EXERCISE INSTRUCTIONS: Reproduce the entries below with every "scene" replaced by "location" and nothing else changed. Leave out the pictures.

PROVIDED DATA:
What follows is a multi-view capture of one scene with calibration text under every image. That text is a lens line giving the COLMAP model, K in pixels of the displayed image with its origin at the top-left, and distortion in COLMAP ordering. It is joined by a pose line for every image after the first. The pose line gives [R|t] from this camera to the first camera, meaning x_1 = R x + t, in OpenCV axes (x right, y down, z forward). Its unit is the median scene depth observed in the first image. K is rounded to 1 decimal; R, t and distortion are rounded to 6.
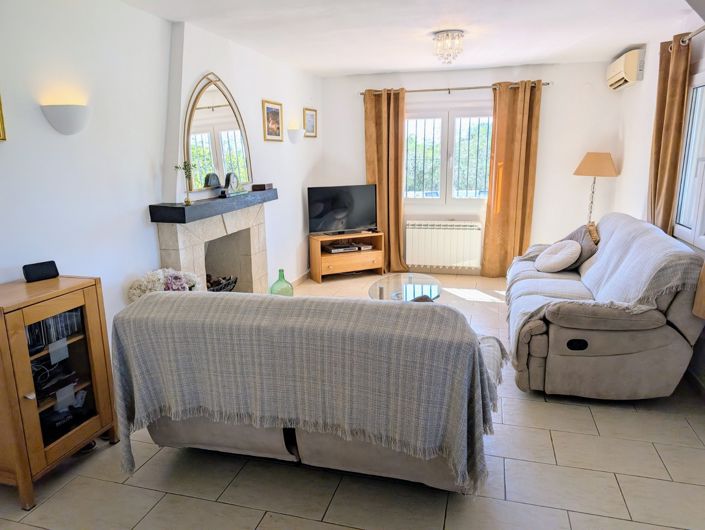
lens RADIAL K [[507.9, 0, 350.9], [0, 507.9, 267.8], [0, 0, 1]] dist [0.018353, -0.009247]
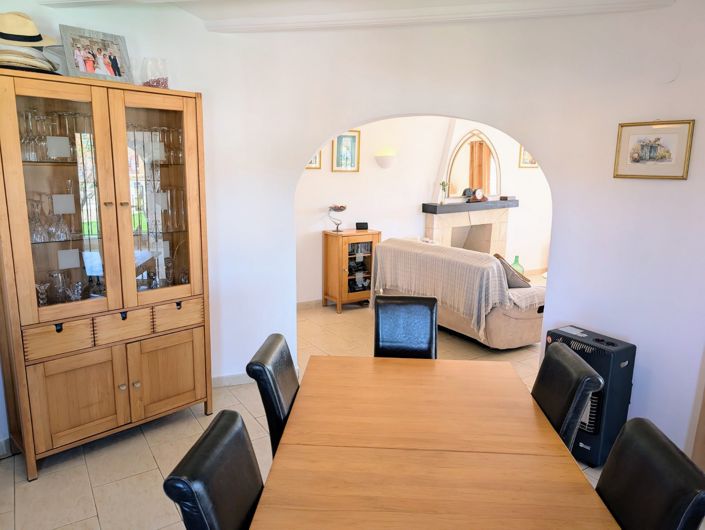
lens RADIAL K [[507.9, 0, 350.9], [0, 507.9, 267.8], [0, 0, 1]] dist [0.018353, -0.009247]
pose [[0.748015, 0.153635, -0.645655, 0.393901], [-0.164834, 0.985361, 0.043502, 0.045291], [0.642887, 0.073886, 0.762389, -0.355798]]
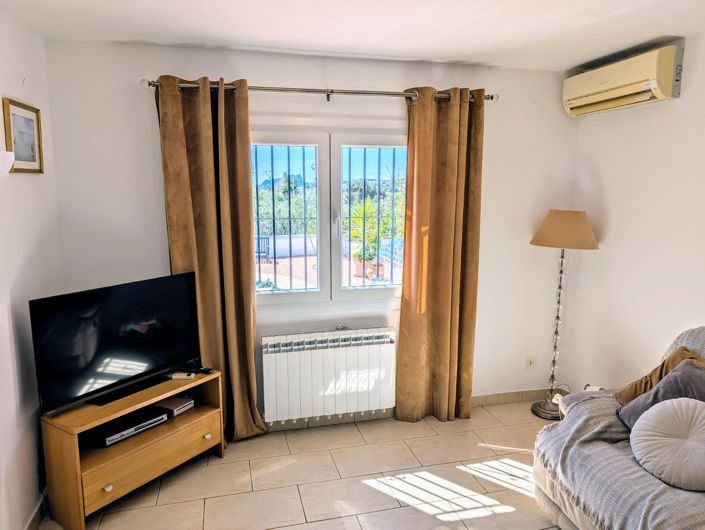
lens RADIAL K [[507.9, 0, 350.9], [0, 507.9, 267.8], [0, 0, 1]] dist [0.018353, -0.009247]
pose [[0.874737, -0.063091, 0.480473, -0.057043], [0.093968, 0.994753, -0.040456, -0.146571], [-0.475400, 0.080538, 0.876076, 0.548319]]
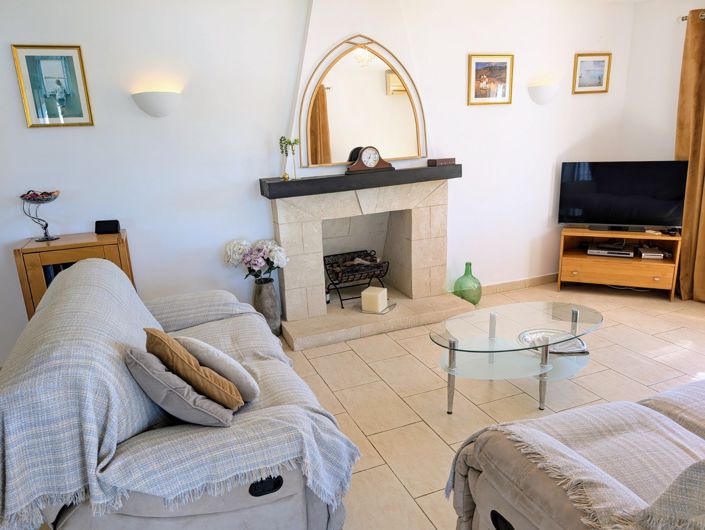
lens RADIAL K [[507.9, 0, 350.9], [0, 507.9, 267.8], [0, 0, 1]] dist [0.018353, -0.009247]
pose [[0.610630, 0.194577, -0.767640, 0.336815], [-0.138792, 0.980636, 0.138163, -0.067290], [0.779659, 0.022175, 0.625812, 0.290412]]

SOLUTION FOR THIS EXERCISE:
What follows is a multi-view capture of one location with calibration text under every image. That text is a lens line giving the COLMAP model, K in pixels of the displayed image with its origin at the top-left, and distortion in COLMAP ordering. It is joined by a pose line for every image after the first. The pose line gives [R|t] from this camera to the first camera, meaning x_1 = R x + t, in OpenCV axes (x right, y down, z forward). Its unit is the median location depth observed in the first image. K is rounded to 1 decimal; R, t and distortion are rounded to 6.
lens RADIAL K [[507.9, 0, 350.9], [0, 507.9, 267.8], [0, 0, 1]] dist [0.018353, -0.009247]
lens RADIAL K [[507.9, 0, 350.9], [0, 507.9, 267.8], [0, 0, 1]] dist [0.018353, -0.009247]
pose [[0.748015, 0.153635, -0.645655, 0.393901], [-0.164834, 0.985361, 0.043502, 0.045291], [0.642887, 0.073886, 0.762389, -0.355798]]
lens RADIAL K [[507.9, 0, 350.9], [0, 507.9, 267.8], [0, 0, 1]] dist [0.018353, -0.009247]
pose [[0.874737, -0.063091, 0.480473, -0.057043], [0.093968, 0.994753, -0.040456, -0.146571], [-0.475400, 0.080538, 0.876076, 0.548319]]
lens RADIAL K [[507.9, 0, 350.9], [0, 507.9, 267.8], [0, 0, 1]] dist [0.018353, -0.009247]
pose [[0.610630, 0.194577, -0.767640, 0.336815], [-0.138792, 0.980636, 0.138163, -0.067290], [0.779659, 0.022175, 0.625812, 0.290412]]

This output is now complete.